To a far greater extent than Obama or Clinton, Edwards has struck at the heart of issues that should matter most in the race to replace not just George W. Bush, but the Bush agenda of corporate giveaways, job-crushing free trade deals, war profiteering in Iraq, and subprime mortgage profiteering in Indiana, Idaho, Illinois and, yes, Iowa.
Edwards summed up his increasingly aggressive and powerful anti-corporate themes with a declaration: “What makes America America is at stake: jobs, the middle class, health care, preserving the environment in the world for future generations.
“But all those things are at risk. And why are they at risk? Because of corporate power and corporate greed in Washington, D.C. And we have to take them on. You can’t make a deal with them. You can’t hope that they’re going to go away. You have to actually be willing to fight. And I want every caucus-goer to know I’ve been fighting these people and winning my entire life. And if we do this together, rise up together, we can actually make absolutely certain, starting here in Iowa, that we make this country better than we left it.”
But the former senator’s most effective statement at the Des Moines Register debate on Thursday was one that reflected his deep level of engagement with working people in the upper Midwest, an engagement born of long months spent in Iowa and neighboring states – at a time when Clinton and Obama were spending considerably more time fighting over who had better relations with the media moguls on Hollywood’s A-list and in the suites of Manhattan’s mortgage manipulators.
Edwards got to know workers in Iowa. He stood with them in their struggles.
Turning a broad question about human rights toward the specific issue of trade policy, the former senator said that human rights, human needs and human values “should be central to our trade policy.”
“But,” he added, “if you look at what’s happened with American trade policy, look at what America got: Big corporations made a lot of money, are continuing to make a lot of money in China. But what did America get in return? We got millions of dangerous Chinese toys. We lost millions of jobs.
“And right here in Iowa, the Maytag plant in Newton closed. A guy named Doug Bishop, who I got to know very well, had worked in that plant, and his family had worked in that plant literally for generations. And his job is now gone.
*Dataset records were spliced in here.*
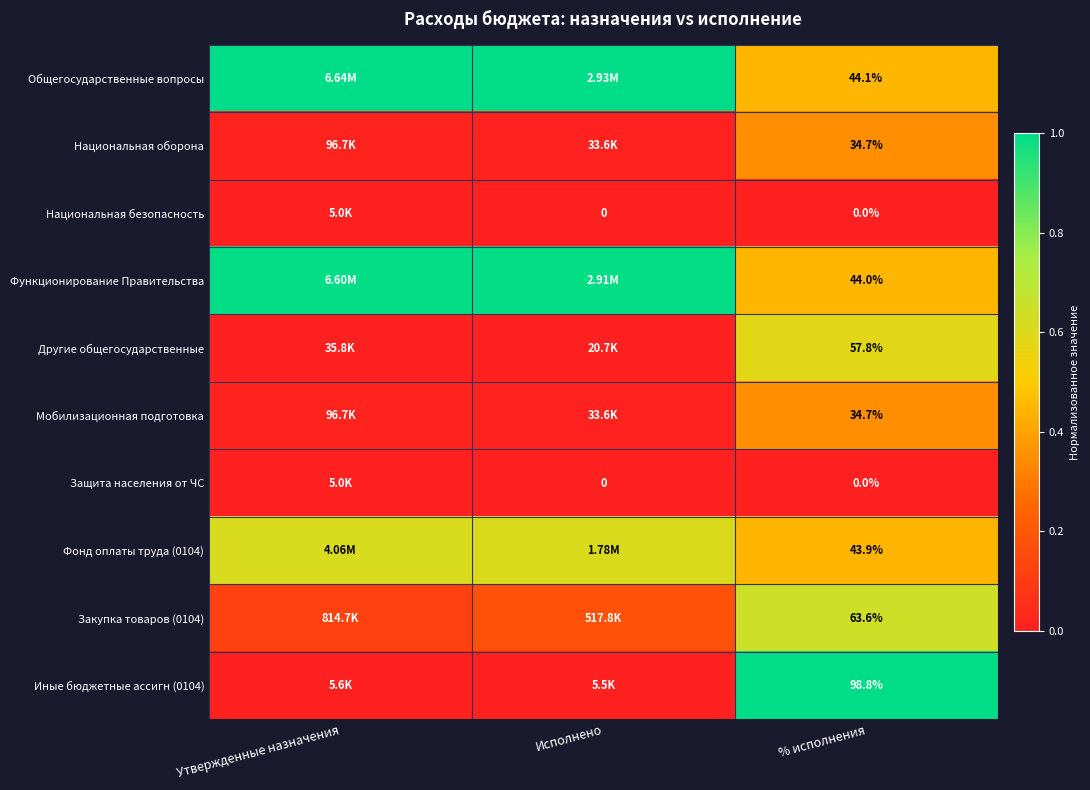

At % исполнения, list the series in order from largest to smallest.

Иные бюджетные ассигн (0104), Закупка товаров (0104), Другие общегосударственные, Общегосударственные вопросы, Функционирование Правительства, Фонд оплаты труда (0104), Национальная оборона, Мобилизационная подготовка, Национальная безопасность, Защита населения от ЧС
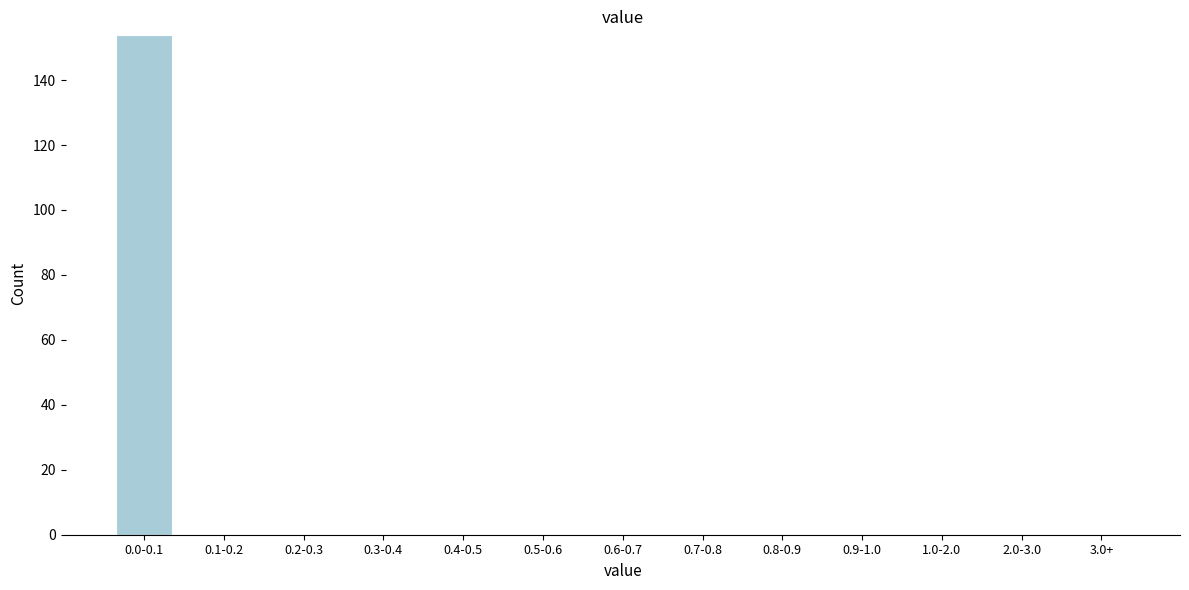

Reading left to right, extract all data points from this chart.

0.0-0.1=154	0.1-0.2=0	0.2-0.3=0	0.3-0.4=0	0.4-0.5=0	0.5-0.6=0	0.6-0.7=0	0.7-0.8=0	0.8-0.9=0	0.9-1.0=0	1.0-2.0=0	2.0-3.0=0	3.0+=0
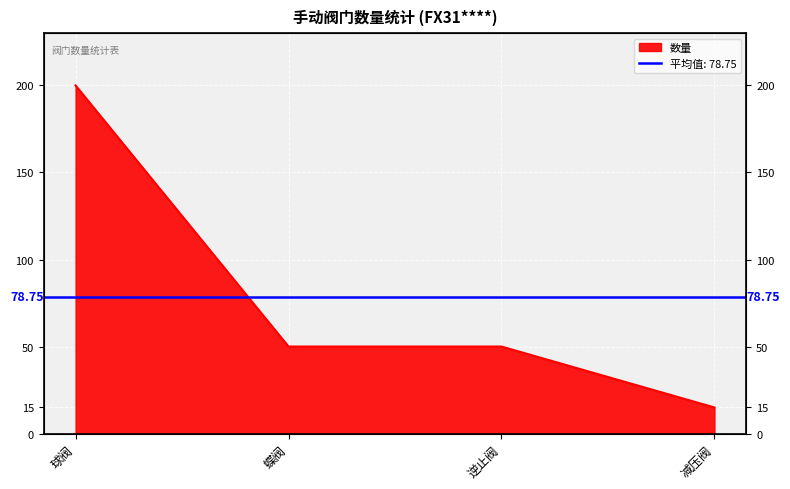

What is the sum of the values at 逆止阀 and 减压阀?

65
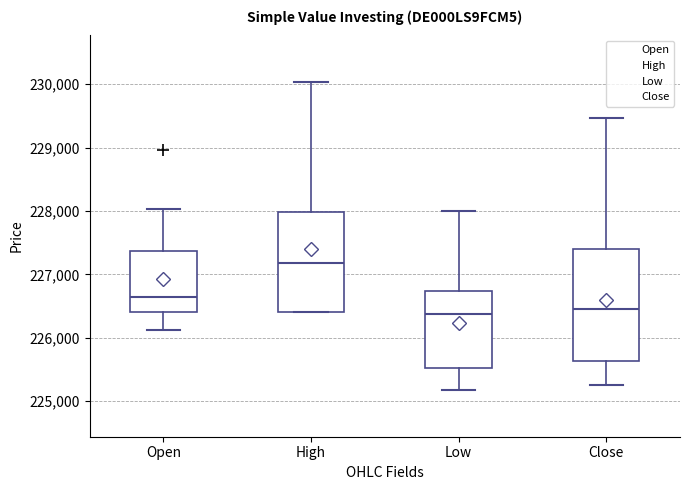

Reading left to right, transcribe this box plot: for each box, give where its median line is, the range the box spans, and where its two whiskers end, as read against the y-axis. The values are not printed on the chart, so give them approximately, as read against the axis.

Open: median 226600, box 226400 to 227400, whiskers 226100 to 228000
High: median 227200, box 226400 to 228000, whiskers 226400 to 230000
Low: median 226400, box 225500 to 226700, whiskers 225200 to 228000
Close: median 226500, box 225600 to 227400, whiskers 225300 to 229500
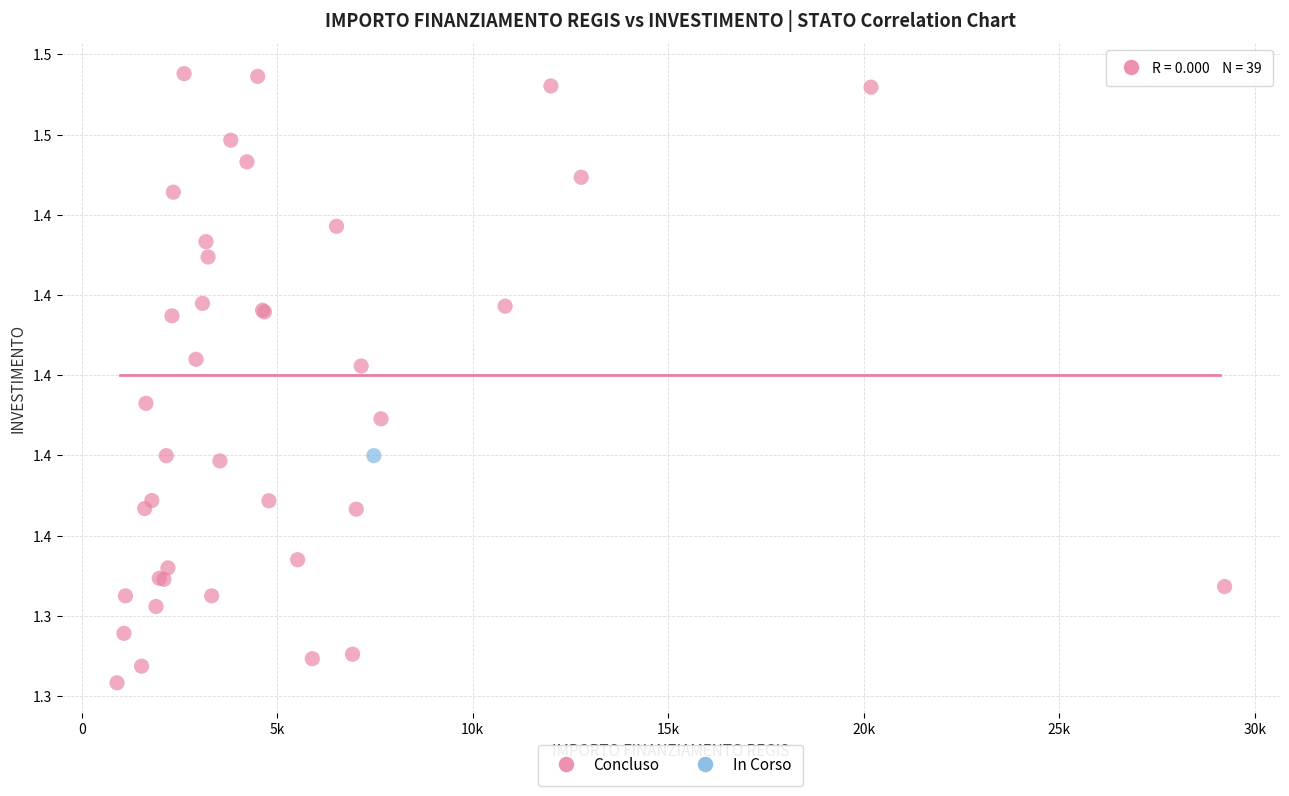

What are all the series names shown in the legend?

Concluso, In Corso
The same thing, by the way, happened in the plant that my father worked in when I was growing up. It is so important that we stop allowing these corporate powers and corporate profits to run America’s policy, whether it’s trade policy, how we engage with China. This is not good for America. It’s not good for American jobs. And it’s not good for working people in this country.”
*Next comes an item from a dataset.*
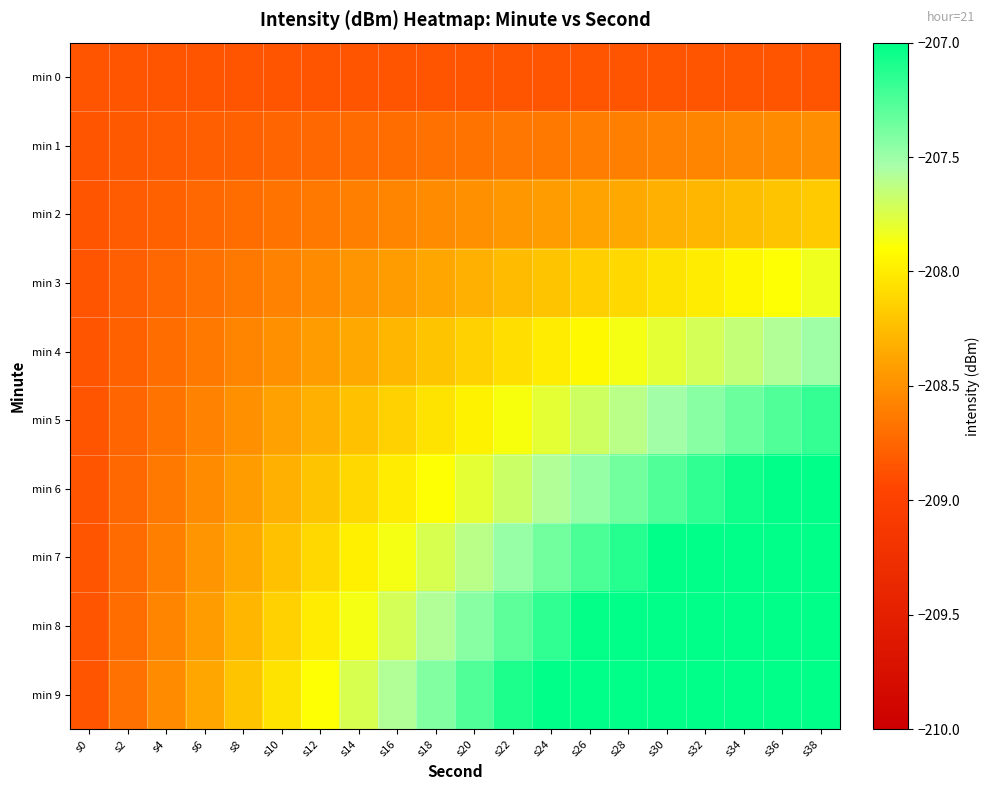

What is the smallest value displayed?

-208.8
That’s an issue Edwards has taken far, far more seriously than his opponents in what is now a three-way race in Iowa. And that seriousness has benefitted the former senator.
Remembering the workers who have been battered by the failed trade policies of the Clinton and Bush administrations matters. Hillary Clinton and Barack Obama, both supporters of recent trade agreements, have never connected on the same level. Edwards, who once had a shaky record on these issues but has come to be a passionate proponent of fair trade, comes across as the candidate who gets it. That’s why he won the debate in Des Moines. That’s why every serious survey that has been conducted in recent days shows him within striking distance of the Iowa win that once was assumed to be Clinton’s for the taking and that was then supposed to be Obama’s.
No one who is watching the rapid evolution of this race is any longer counting Edwards out in Iowa – or in the rest of a yet-to-be-defined race for the Democratic nomination.